弟子にしてください

「サトシくん、出来たよ」

 明るく珈琲を持って来たオサムさんは笑顔で二人掛けの席へいざなった。


「どうも」

 装飾の無いマグカップに真っ黒な飲み物。どこまでも黒いものにいっそ吸い込まれたくなる。

 この淡い気持ちも気持ち悪い感情も全部このブラックホールに溶け込んでしまえばいいのに。


「サトシくんは好きな女の子いないの?」

 ゆっくり飲んでいた珈琲が気管に入った。


「あ、ごめん。大丈夫?」

 オサムさんは冷たいおしぼりを持ってきてくれた。


「そ、その。予想していなかったので」


「そういうのは早いか」

 困った顔をしないでオサムさんがする一挙手一投足に視線が向いてしまう。これは年上の同性に対して思う感情で疲れているせいで感情がおかしくなっているだけだ。



「いえ別に」


「いるの?」


「好きな人はあまり」


「僕ね、サトシくんの憧れている人、知っているよ」


「憧れですか?」

 心臓がバクバク言っている。好きな相手ではなく、憧れている相手。あなたです。


 もう分かったのですか。物静かなのに袖からのぞく腕は少し太いところ。かすかに香る制汗剤、仕事中にはけして外さないふちのきれいな眼鏡は知的さを倍増させた。金色の混ざった髪は地毛らしい。そういうところが、好き。いや憧れている。


「それで明日はどれくらいの時間になりそう?」


 逸らされた。
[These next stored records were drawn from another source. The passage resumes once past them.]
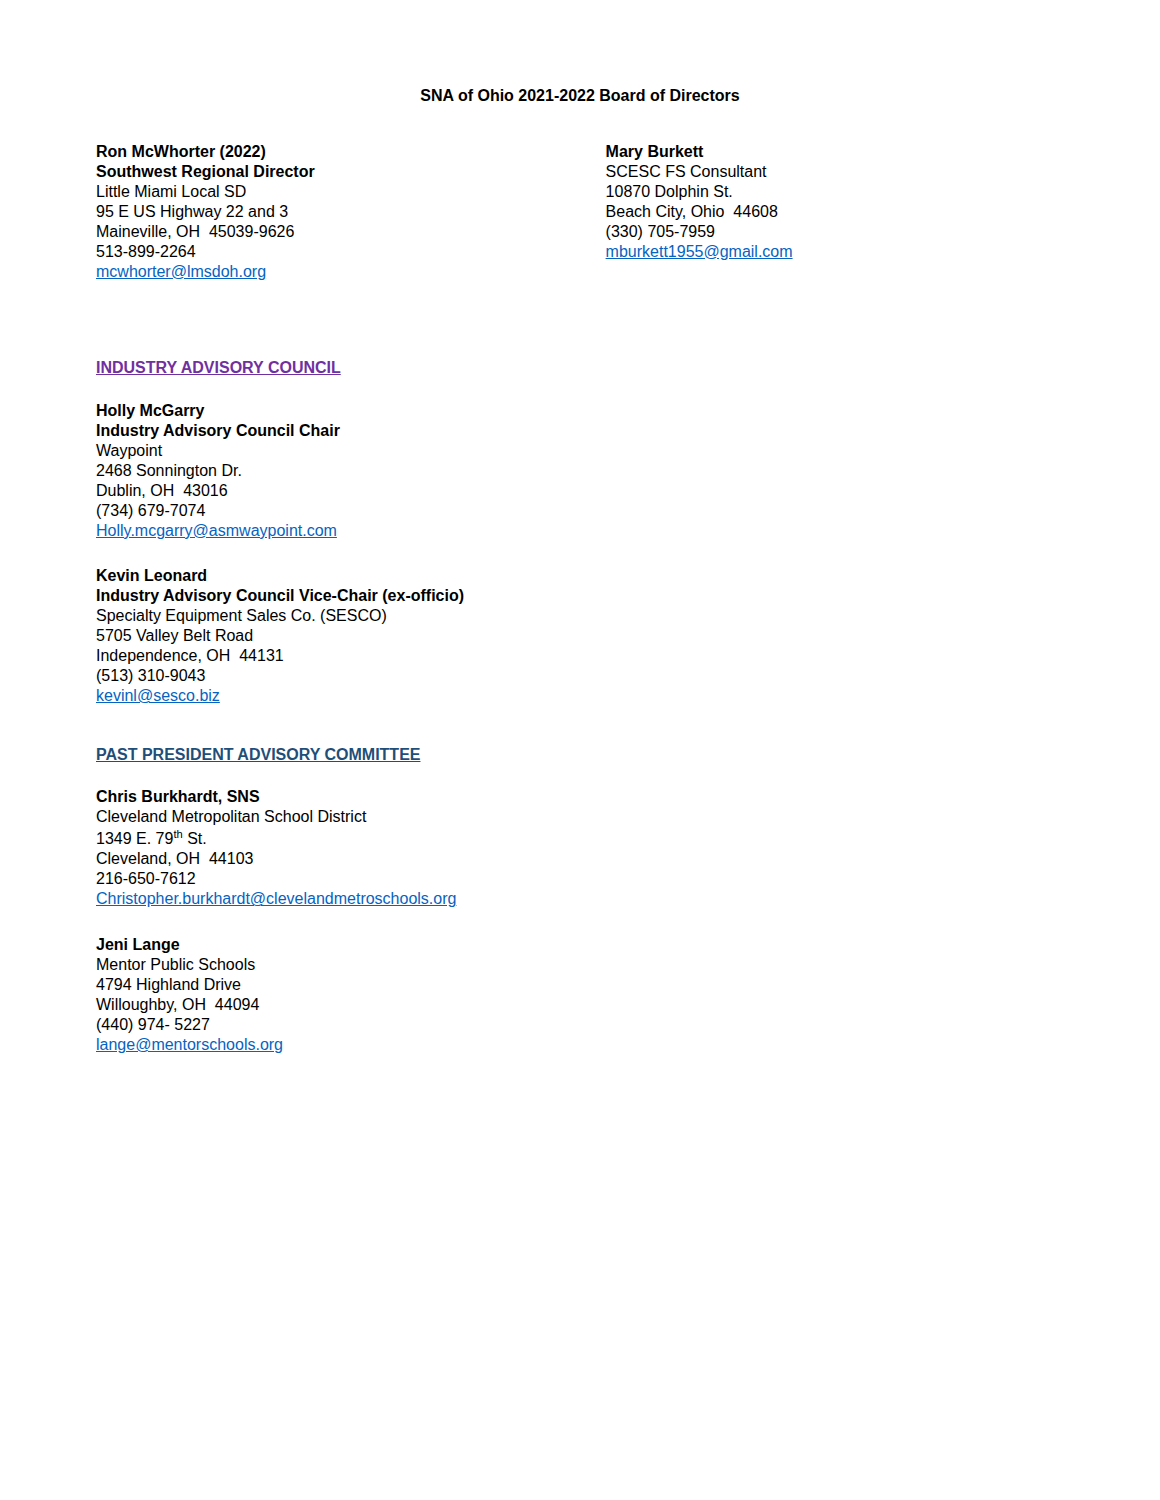SNA of Ohio 2021-2022 Board of Directors
Ron McWhorter (2022)
Southwest Regional Director
Little Miami Local SD
95 E US Highway 22 and 3
Maineville, OH 45039-9626
513-899-2264
mcwhorter@lmsdoh.org
Mary Burkett
SCESC FS Consultant
10870 Dolphin St.
Beach City, Ohio 44608
(330) 705-7959
mburkett1955@gmail.com
INDUSTRY ADVISORY COUNCIL
Holly McGarry
Industry Advisory Council Chair
Waypoint
2468 Sonnington Dr.
Dublin, OH 43016
(734) 679-7074
Holly.mcgarry@asmwaypoint.com
Kevin Leonard
Industry Advisory Council Vice-Chair (ex-officio)
Specialty Equipment Sales Co. (SESCO)
5705 Valley Belt Road
Independence, OH 44131
(513) 310-9043
kevinl@sesco.biz
PAST PRESIDENT ADVISORY COMMITTEE
Chris Burkhardt, SNS
Cleveland Metropolitan School District
1349 E. 79th St.
Cleveland, OH 44103
216-650-7612
Christopher.burkhardt@clevelandmetroschools.org
Jeni Lange
Mentor Public Schools
4794 Highland Drive
Willoughby, OH 44094
(440) 974- 5227
lange@mentorschools.org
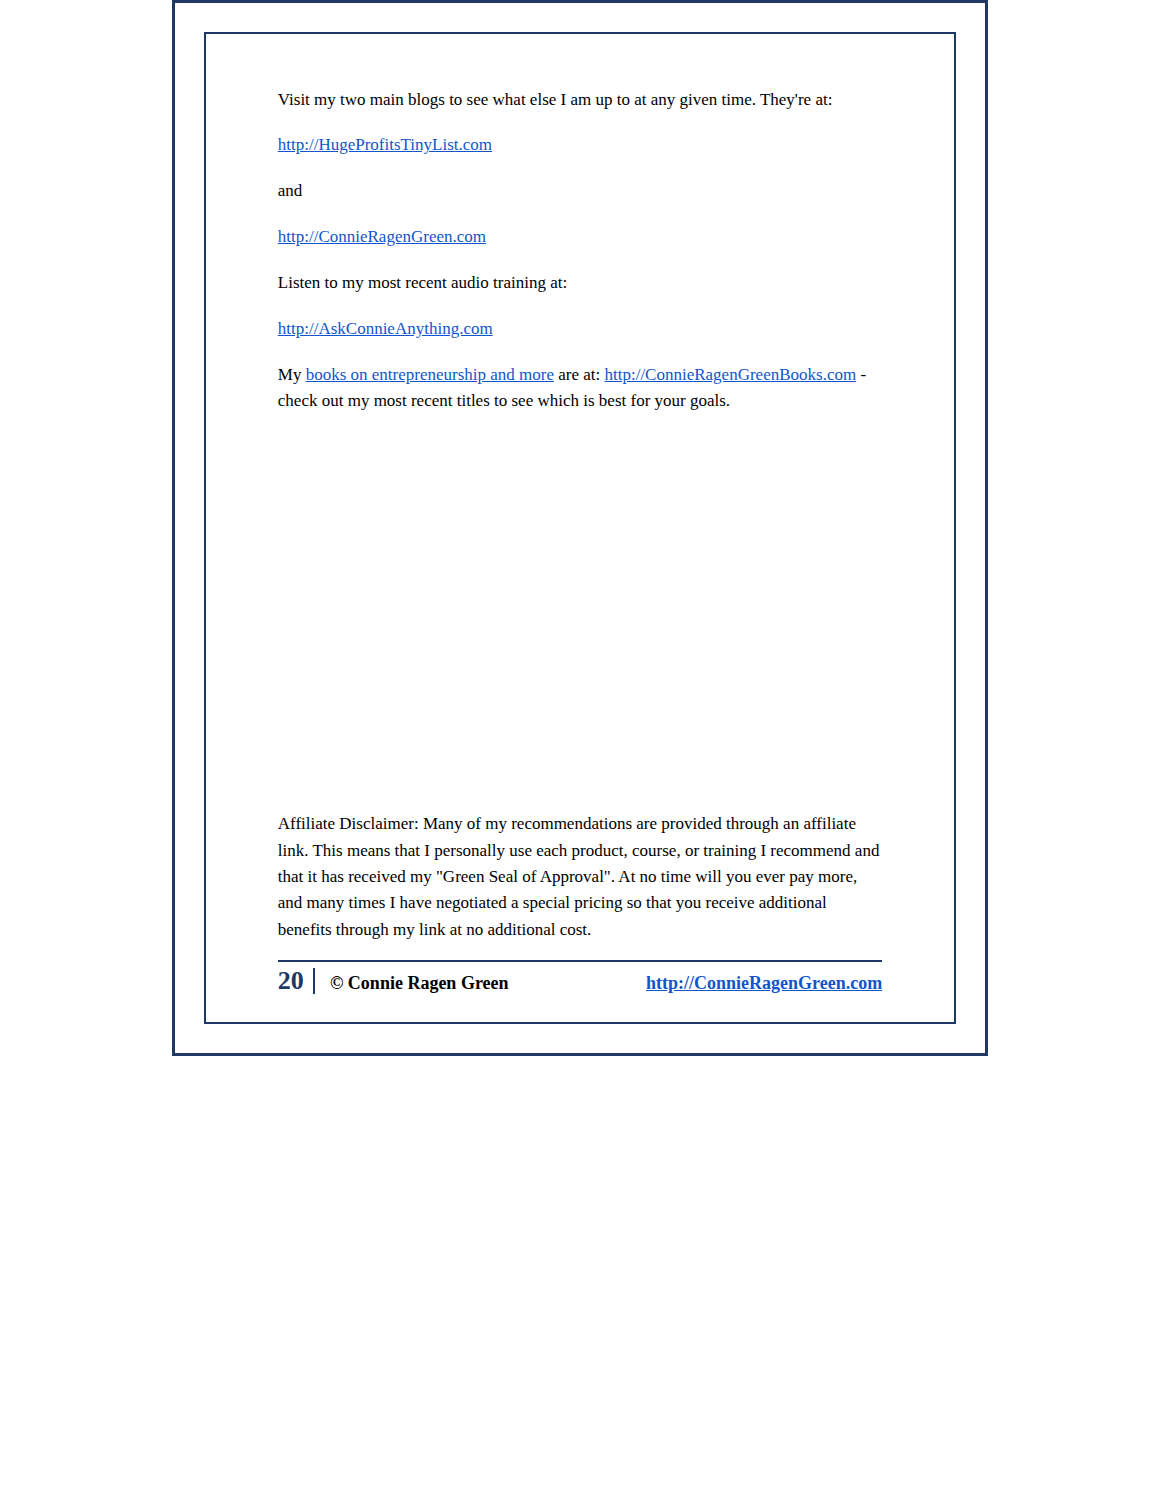Visit my two main blogs to see what else I am up to at any given time. They're at:
http://HugeProfitsTinyList.com
and
http://ConnieRagenGreen.com
Listen to my most recent audio training at:
http://AskConnieAnything.com
My books on entrepreneurship and more are at: http://ConnieRagenGreenBooks.com - check out my most recent titles to see which is best for your goals.
Affiliate Disclaimer: Many of my recommendations are provided through an affiliate link. This means that I personally use each product, course, or training I recommend and that it has received my "Green Seal of Approval". At no time will you ever pay more, and many times I have negotiated a special pricing so that you receive additional benefits through my link at no additional cost.
20 © Connie Ragen Green http://ConnieRagenGreen.com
どういうことだ。

 僕、今気持ち悪かったかな。

 何か変な仕草をしたかな、黙り過ぎたこと。

 目がウロウロしたかもしれない。

 とにかく取り繕って平静を保って冷静に。


「明日は十八時に終わるので、十九時には」


「それくらいならお家で食べられるね」

 明日はオサムさんと二人ではないのか。


「じゃ、今日はここでおしまい。早く片付けよう」


「オサムさん、僕。オサムさんの弟子になりたいです」

 これだ。これが模範解答だ。憧れての上位互換、弟子。


「ええと弟子というのは」


「服の着こなし」


「サトシくんは清潔感あるし、こちらが参考にしているよ」


「料理の技術」


「一人暮らししたら自然と身につくよ」


「頭がいいところ」


「今努力したら花開くよ」


「あと、その。いい匂いするなって」

 そういうところまで言う気はなかった。


「今度の休みを教えて、一緒にデパートに探しに行こう」


「いいんですか?」

 僕は嬉しくて詳細な約束やどこに行くかの取り決めをする前に荷物をまとめた。



「行きましょう。絶対に行きましょう」


「今はそれだけだよ。僕だって自分の物にしたいって思っても出来ないんだから」


「何のことですか?」


「子どものうちは教えてあげないよ」


「そのうち大人になりますから待っていてくださいね」

 何を待たせるのか。受け取り方をどうしたかは分からないけど、もし最悪な状況なら恥ずかしいことを聞いたし、一般的なものであれば楽しみにしておくよと言ってくれるだろう。



「期待している」


「はい! 分かりました」


「今、風切羽を切るわけにはいかないからね」


「かざ、きり」


「疲れている時はちゃんと寝る。おやすみなさい」

 外は涼しくて少し頭がスッとした。その時になってやっと詳細な約束をしていないことに思い至った。